In 1965, mothers spent a daily average of 54 minutes on child care activities, while moms in 2012 averaged almost twice that at 104 minutes per day. Fathers’ time with children nearly quadrupled – 1965 dads spent a daily average of just 16 minutes with their kids, while today’s fathers spend about 59 minutes a day caring for them.
And this is even more acute for the more educated parents. Remember, these are also the parents who work (slightly) more these days as we saw above.
College-educated moms spent an estimated 123 minutes daily on child care, compared with 94 minutes spent by less educated mothers. Fathers with a college degree spent about 74 minutes a day with their kids, while less educated dads averaged 50 minutes.

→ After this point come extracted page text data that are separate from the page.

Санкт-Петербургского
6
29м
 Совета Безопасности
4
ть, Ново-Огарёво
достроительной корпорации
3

So if we work slightly more than in 1965 but we spend an extra 45 mins to an hour on childcare, that definitely cuts into the time we have.

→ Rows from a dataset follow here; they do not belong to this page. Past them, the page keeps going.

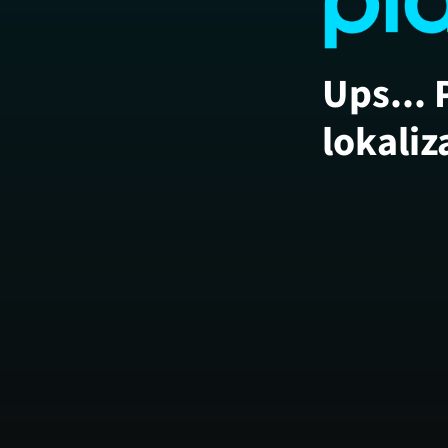
Ups... 
lokaliz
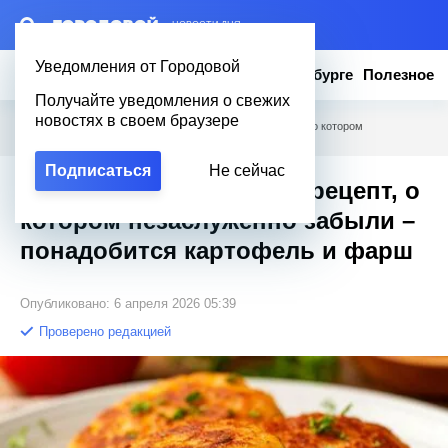
– НОВОСТИ ДНЯ
Уведомления от Городовой
Новости
Эксклюзив
Вопросы о Петербурге
Полезное
Получайте уведомления о свежих
новостях в своем браузере
Городовой
/
Полезное
/
«Колдуны»: старинный рецепт, о котором
незаслуженно забыли – понадобится картофель и фарш
Подписаться
Не сейчас
«Колдуны»: старинный рецепт, о
котором незаслуженно забыли –
понадобится картофель и фарш
Опубликовано: 6 апреля 2026 05:39
Проверено редакцией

(The one exception is France. They seem to be pretty chill about the whole thing. France was the only country that showed a decrease in mothers’ child care time.)
A complicating factor is that we do have more help with automation for home-work.
The results showed that women in 2010 were spending around 12 hours less per week on cooking, cleaning, laundry and other domestic work than women in 1965, and that had shifted towards more-sedentary pursuits such as using a computer.
But there's another point that I find interesting. Our hobbies seem to have changed over time. In the 1960s, the biggest hobbies were television, pop music and sports. Hobbies today, including social media or vlogging or writing, seem to have become a lot more performative. Building cars for fun is different to vlogging in the different pressures vlogging demands as a performative art.
One other dataset we have is diaries around the hobbies of British Civil Servants in 1960s. It showed how the number one was gardening, which I’m sure surprises everyone. Then came swimming, walking, golf and tennis. I tried to find what they do these days, but the only public dataset seems Twitter, which might be a case in favour of higher stress.
Thesis here is that having different hobbies is fun, but perhaps having hobbies to help folks level up in life can make leisure feel like work. This is especially true when leisure today doesn't come in big chunks but perhaps are filled with more stolen slices in between other things.
The paradox of having hundreds of choices is that even choosing amongst them can feel like work. But the busy-ness today doesn't seem to be from having too much Netflix to watch!
So what do we think?
I feel the fact that we spend more time doing home-work like childcare, and that a lot of us have effectively second or third careers (podcasts, newsletters, youtubes) does make our lives much busier. Its self imposed. Maybe we should try spending more time playing games and not streaming it on twitch? Or create switch-off times where we reduce alt-tab fever.
I feel the fact is maybe we didn't want to be Bertie after all. We can, should we so choose, walk a turtle down the street, but doing so would mean we would maybe not try to launch that coin, or create that brand, or find a company to angel invest, or check our messages for the tenth time this hour.